Native Americans who often ate processed meat in a can, generically known as "spam" and a common food on reservations, one subsidized by the government -- had a two-fold increased risk of developing diabetes over those who ate little or none, according to a U.S. study.
Native Americans are at especially high risk of developing diabetes, with nearly half having the condition by age 55.
Researchers writing in the American Journal of Clinical Nutrition surveyed 2,000 Native Americans from Arizona, Oklahoma and North and South Dakota to look into potential reasons for the high rate.
"A lot of communities in this study are in very rural areas with limited access to grocery stores... and they want to eat foods that have a long shelf life," said Amanda Fretts, the lead author and a researcher at the University of Washington School of Medicine.
None of the survey participants, whose average age was 35, had diabetes at the start of the study when they answered questions about diet and other health and lifestyle factors.
After five years, a follow-up survey found that 243 people had developed diabetes.
Among the 500 people in the original study group who ate the most canned processed meat, 85 developed diabetes. In contrast, among the 500 people who ate the least amount of "spam," just 44 developed the disease.
Though Spam is a brand-name pork product, the lower-case term is also used to describe any kind of processed, canned meat, Fretts said. Canned meat is available freely to many Native Americans on reservations as part of the U.S. Department of Agriculture's food assistance program.
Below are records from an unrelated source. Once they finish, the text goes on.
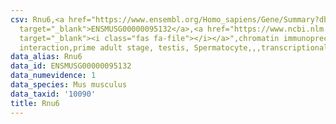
 ```yaml
---
csv: Rnu6,<a href="https://www.ensembl.org/Homo_sapiens/Gene/Summary?db=core;g=ENSMUSG00000095132"
  target="_blank">ENSMUSG00000095132</a>,<a href="https://www.ncbi.nlm.nih.gov/pubmed/25450459"
  target="_blank"><i class="fas fa-file"></i></a>",chromatin immunoprecipitation assay,direct
  interaction,prime adult stage, testis, Spermatocyte,,,transcriptional regulation,
data_alias: Rnu6
data_id: ENSMUSG00000095132
data_numevidence: 1
data_species: Mus musculus
data_taxid: '10090'
title: Rnu6
---
```

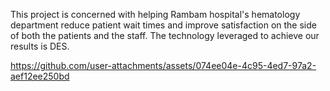 This project is concerned with helping Rambam hospital's hematology department reduce patient wait times and improve satisfaction on the side of both the patients and the staff. 
The technology leveraged to achieve our results is DES.


https://github.com/user-attachments/assets/074ee04e-4c95-4ed7-97a2-aef12ee250bd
Fretts and her colleagues found that unprocessed meat did not have the same relationship with diabetes, with people equally likely to develop diabetes regardless of how much hamburger or cuts of pork or beef they ate.
"I think what this study indicates is processed meats should be a priority for reduction (in the diet), especially among American Indians where they can go to food assistance programs and they can get discounted spam," said Dariush Mozaffarian, a professor at the Harvard School of Public Health who was not involved in the study.
Mozaffarian and his colleagues two years ago conducted an analysis that found that processed meats were tied to a 19 percent higher diabetes risk, while unprocessed meats were neutral.
"I think the biggest difference between processed and unprocessed meats is sodium," he said, though he added that there is no clear explanation for the link of processed meats and diabetes.
Fretts and her colleagues noted that the people who ate the most processed meats tended also to be heavier, with larger waistlines, raising the possibility that processed meats contribute to obesity, which raises the risk of diabetes.
In an emailed statement to Reuters Health, The American Meat Institute, which represents companies that process meat, said that "processed meats are a safe and nutritious part of a balanced diet."
Fretts said the study could not prove that eating processed meats was to blame for the increased risk of diabetes.
"I think there needs to be more follow-up," she said.